» **WHAT YOU ARE ASKED TO DO**:
Below is a set of records. Repeat them verbatim without the pictures.

########################################

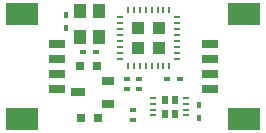
<source format=gtp>
G04 #@! TF.FileFunction,Paste,Top*
%FSLAX46Y46*%
G04 Gerber Fmt 4.6, Leading zero omitted, Abs format (unit mm)*
G04 Created by KiCad (PCBNEW 4.0.1-stable) date 2016 September 01, Thursday 02:04:04*
%MOMM*%
G01*
G04 APERTURE LIST*
%ADD10C,0.100000*%
%ADD11R,0.540000X0.360000*%
%ADD12R,1.080000X0.720000*%
%ADD13R,1.170000X0.720000*%
%ADD14R,0.720000X0.675000*%
%ADD15R,0.450000X0.540000*%
%ADD16R,0.540000X0.450000*%
%ADD17R,1.440000X0.720000*%
%ADD18R,2.700000X1.890000*%
%ADD19R,0.630000X0.225000*%
%ADD20R,0.225000X0.630000*%
%ADD21R,1.035000X1.035000*%
%ADD22R,0.498000X0.714000*%
%ADD23R,1.035000X1.260000*%
G04 APERTURE END LIST*
D10*
D11*
X49500000Y-54550000D03*
X49500000Y-53650000D03*
D12*
X47875000Y-55750000D03*
X47875000Y-53850000D03*
D13*
X45325000Y-54800000D03*
D14*
X45550000Y-57000000D03*
X47050000Y-57000000D03*
D15*
X55600000Y-55850000D03*
X55600000Y-56950000D03*
D14*
X46950000Y-52600000D03*
X45450000Y-52600000D03*
D16*
X53950000Y-53700000D03*
X52850000Y-53700000D03*
X46850000Y-51400000D03*
X45750000Y-51400000D03*
D15*
X44300000Y-48250000D03*
X44300000Y-49350000D03*
D17*
X56500000Y-50725000D03*
X56500000Y-51975000D03*
X56500000Y-53225000D03*
X56500000Y-54475000D03*
D18*
X59400000Y-57025000D03*
X59400000Y-48175000D03*
D17*
X43500000Y-54475000D03*
X43500000Y-53225000D03*
X43500000Y-51975000D03*
X43500000Y-50725000D03*
D18*
X40600000Y-48175000D03*
X40600000Y-57025000D03*
D11*
X50500000Y-54550000D03*
X50500000Y-53650000D03*
X50000000Y-57150000D03*
X50000000Y-56250000D03*
D19*
X48900000Y-48450000D03*
X48900000Y-48950000D03*
X48900000Y-49450000D03*
X48900000Y-49950000D03*
X48900000Y-50450000D03*
X48900000Y-50950000D03*
X48900000Y-51450000D03*
X48900000Y-51950000D03*
D20*
X49550000Y-52600000D03*
X50050000Y-52600000D03*
X50550000Y-52600000D03*
X51050000Y-52600000D03*
X51550000Y-52600000D03*
X52050000Y-52600000D03*
X52550000Y-52600000D03*
X53050000Y-52600000D03*
D19*
X53700000Y-51950000D03*
X53700000Y-51450000D03*
X53700000Y-50950000D03*
X53700000Y-50450000D03*
X53700000Y-49950000D03*
X53700000Y-49450000D03*
X53700000Y-48950000D03*
X53700000Y-48450000D03*
D20*
X53050000Y-47800000D03*
X52550000Y-47800000D03*
X52050000Y-47800000D03*
X51550000Y-47800000D03*
X51050000Y-47800000D03*
X50550000Y-47800000D03*
X50050000Y-47800000D03*
X49550000Y-47800000D03*
D21*
X52162500Y-51062500D03*
X52162500Y-49337500D03*
X50437500Y-51062500D03*
X50437500Y-49337500D03*
D19*
X54485000Y-56755000D03*
X54485000Y-56255000D03*
X54485000Y-55755000D03*
X54485000Y-55255000D03*
X51685000Y-55255000D03*
X51685000Y-55755000D03*
X51685000Y-56255000D03*
X51685000Y-56755000D03*
D22*
X52670000Y-55410000D03*
X52670000Y-56600000D03*
X53500000Y-55410000D03*
X53500000Y-56600000D03*
D23*
X45500000Y-50100000D03*
X45500000Y-47900000D03*
X47100000Y-47900000D03*
X47100000Y-50100000D03*
M02*

</source>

########################################

» **ANSWER FOR THIS EXERCISE**:
<source format=gtp>
G04 #@! TF.FileFunction,Paste,Top*
%FSLAX46Y46*%
G04 Gerber Fmt 4.6, Leading zero omitted, Abs format (unit mm)*
G04 Created by KiCad (PCBNEW 4.0.1-stable) date 2016 September 01, Thursday 02:04:04*
%MOMM*%
G01*
G04 APERTURE LIST*
%ADD10C,0.100000*%
%ADD11R,0.540000X0.360000*%
%ADD12R,1.080000X0.720000*%
%ADD13R,1.170000X0.720000*%
%ADD14R,0.720000X0.675000*%
%ADD15R,0.450000X0.540000*%
%ADD16R,0.540000X0.450000*%
%ADD17R,1.440000X0.720000*%
%ADD18R,2.700000X1.890000*%
%ADD19R,0.630000X0.225000*%
%ADD20R,0.225000X0.630000*%
%ADD21R,1.035000X1.035000*%
%ADD22R,0.498000X0.714000*%
%ADD23R,1.035000X1.260000*%
G04 APERTURE END LIST*
D10*
D11*
X49500000Y-54550000D03*
X49500000Y-53650000D03*
D12*
X47875000Y-55750000D03*
X47875000Y-53850000D03*
D13*
X45325000Y-54800000D03*
D14*
X45550000Y-57000000D03*
X47050000Y-57000000D03*
D15*
X55600000Y-55850000D03*
X55600000Y-56950000D03*
D14*
X46950000Y-52600000D03*
X45450000Y-52600000D03*
D16*
X53950000Y-53700000D03*
X52850000Y-53700000D03*
X46850000Y-51400000D03*
X45750000Y-51400000D03*
D15*
X44300000Y-48250000D03*
X44300000Y-49350000D03*
D17*
X56500000Y-50725000D03*
X56500000Y-51975000D03*
X56500000Y-53225000D03*
X56500000Y-54475000D03*
D18*
X59400000Y-57025000D03*
X59400000Y-48175000D03*
D17*
X43500000Y-54475000D03*
X43500000Y-53225000D03*
X43500000Y-51975000D03*
X43500000Y-50725000D03*
D18*
X40600000Y-48175000D03*
X40600000Y-57025000D03*
D11*
X50500000Y-54550000D03*
X50500000Y-53650000D03*
X50000000Y-57150000D03*
X50000000Y-56250000D03*
D19*
X48900000Y-48450000D03*
X48900000Y-48950000D03*
X48900000Y-49450000D03*
X48900000Y-49950000D03*
X48900000Y-50450000D03*
X48900000Y-50950000D03*
X48900000Y-51450000D03*
X48900000Y-51950000D03*
D20*
X49550000Y-52600000D03*
X50050000Y-52600000D03*
X50550000Y-52600000D03*
X51050000Y-52600000D03*
X51550000Y-52600000D03*
X52050000Y-52600000D03*
X52550000Y-52600000D03*
X53050000Y-52600000D03*
D19*
X53700000Y-51950000D03*
X53700000Y-51450000D03*
X53700000Y-50950000D03*
X53700000Y-50450000D03*
X53700000Y-49950000D03*
X53700000Y-49450000D03*
X53700000Y-48950000D03*
X53700000Y-48450000D03*
D20*
X53050000Y-47800000D03*
X52550000Y-47800000D03*
X52050000Y-47800000D03*
X51550000Y-47800000D03*
X51050000Y-47800000D03*
X50550000Y-47800000D03*
X50050000Y-47800000D03*
X49550000Y-47800000D03*
D21*
X52162500Y-51062500D03*
X52162500Y-49337500D03*
X50437500Y-51062500D03*
X50437500Y-49337500D03*
D19*
X54485000Y-56755000D03*
X54485000Y-56255000D03*
X54485000Y-55755000D03*
X54485000Y-55255000D03*
X51685000Y-55255000D03*
X51685000Y-55755000D03*
X51685000Y-56255000D03*
X51685000Y-56755000D03*
D22*
X52670000Y-55410000D03*
X52670000Y-56600000D03*
X53500000Y-55410000D03*
X53500000Y-56600000D03*
D23*
X45500000Y-50100000D03*
X45500000Y-47900000D03*
X47100000Y-47900000D03*
X47100000Y-50100000D03*
M02*

</source>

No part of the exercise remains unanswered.